Sobre o exercício
Digite novamente todas as linhas abaixo, sem nenhuma alteração.

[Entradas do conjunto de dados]

※

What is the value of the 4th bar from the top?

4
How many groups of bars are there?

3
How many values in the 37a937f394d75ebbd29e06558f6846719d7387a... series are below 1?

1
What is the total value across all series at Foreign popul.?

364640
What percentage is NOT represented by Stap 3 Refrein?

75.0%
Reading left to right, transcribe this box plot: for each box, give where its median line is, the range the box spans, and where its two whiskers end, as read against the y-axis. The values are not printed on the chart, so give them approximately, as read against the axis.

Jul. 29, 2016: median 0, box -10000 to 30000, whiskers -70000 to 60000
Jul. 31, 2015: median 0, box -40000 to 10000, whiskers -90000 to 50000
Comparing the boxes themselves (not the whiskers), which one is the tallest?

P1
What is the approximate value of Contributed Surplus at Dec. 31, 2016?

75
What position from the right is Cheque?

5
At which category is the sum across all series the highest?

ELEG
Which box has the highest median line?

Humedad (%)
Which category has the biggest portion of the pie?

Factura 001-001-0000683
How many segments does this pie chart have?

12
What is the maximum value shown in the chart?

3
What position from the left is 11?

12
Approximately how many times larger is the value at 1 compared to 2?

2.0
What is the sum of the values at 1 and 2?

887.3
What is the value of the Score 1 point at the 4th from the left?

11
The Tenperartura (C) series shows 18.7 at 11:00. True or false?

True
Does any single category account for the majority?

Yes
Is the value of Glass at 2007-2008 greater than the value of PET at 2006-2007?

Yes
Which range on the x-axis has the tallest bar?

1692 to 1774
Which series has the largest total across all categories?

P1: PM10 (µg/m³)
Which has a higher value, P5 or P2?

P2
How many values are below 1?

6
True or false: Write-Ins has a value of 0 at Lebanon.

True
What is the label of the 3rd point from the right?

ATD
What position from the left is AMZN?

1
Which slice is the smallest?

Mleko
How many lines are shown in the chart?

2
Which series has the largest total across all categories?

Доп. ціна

※

Resposta esperada
What is the value of the 4th bar from the top?

4
How many groups of bars are there?

3
How many values in the 37a937f394d75ebbd29e06558f6846719d7387a... series are below 1?

1
What is the total value across all series at Foreign popul.?

364640
What percentage is NOT represented by Stap 3 Refrein?

75.0%
Reading left to right, transcribe this box plot: for each box, give where its median line is, the range the box spans, and where its two whiskers end, as read against the y-axis. The values are not printed on the chart, so give them approximately, as read against the axis.

Jul. 29, 2016: median 0, box -10000 to 30000, whiskers -70000 to 60000
Jul. 31, 2015: median 0, box -40000 to 10000, whiskers -90000 to 50000
Comparing the boxes themselves (not the whiskers), which one is the tallest?

P1
What is the approximate value of Contributed Surplus at Dec. 31, 2016?

75
What position from the right is Cheque?

5
At which category is the sum across all series the highest?

ELEG
Which box has the highest median line?

Humedad (%)
Which category has the biggest portion of the pie?

Factura 001-001-0000683
How many segments does this pie chart have?

12
What is the maximum value shown in the chart?

3
What position from the left is 11?

12
Approximately how many times larger is the value at 1 compared to 2?

2.0
What is the sum of the values at 1 and 2?

887.3
What is the value of the Score 1 point at the 4th from the left?

11
The Tenperartura (C) series shows 18.7 at 11:00. True or false?

True
Does any single category account for the majority?

Yes
Is the value of Glass at 2007-2008 greater than the value of PET at 2006-2007?

Yes
Which range on the x-axis has the tallest bar?

1692 to 1774
Which series has the largest total across all categories?

P1: PM10 (µg/m³)
Which has a higher value, P5 or P2?

P2
How many values are below 1?

6
True or false: Write-Ins has a value of 0 at Lebanon.

True
What is the label of the 3rd point from the right?

ATD
What position from the left is AMZN?

1
Which slice is the smallest?

Mleko
How many lines are shown in the chart?

2
Which series has the largest total across all categories?

Доп. ціна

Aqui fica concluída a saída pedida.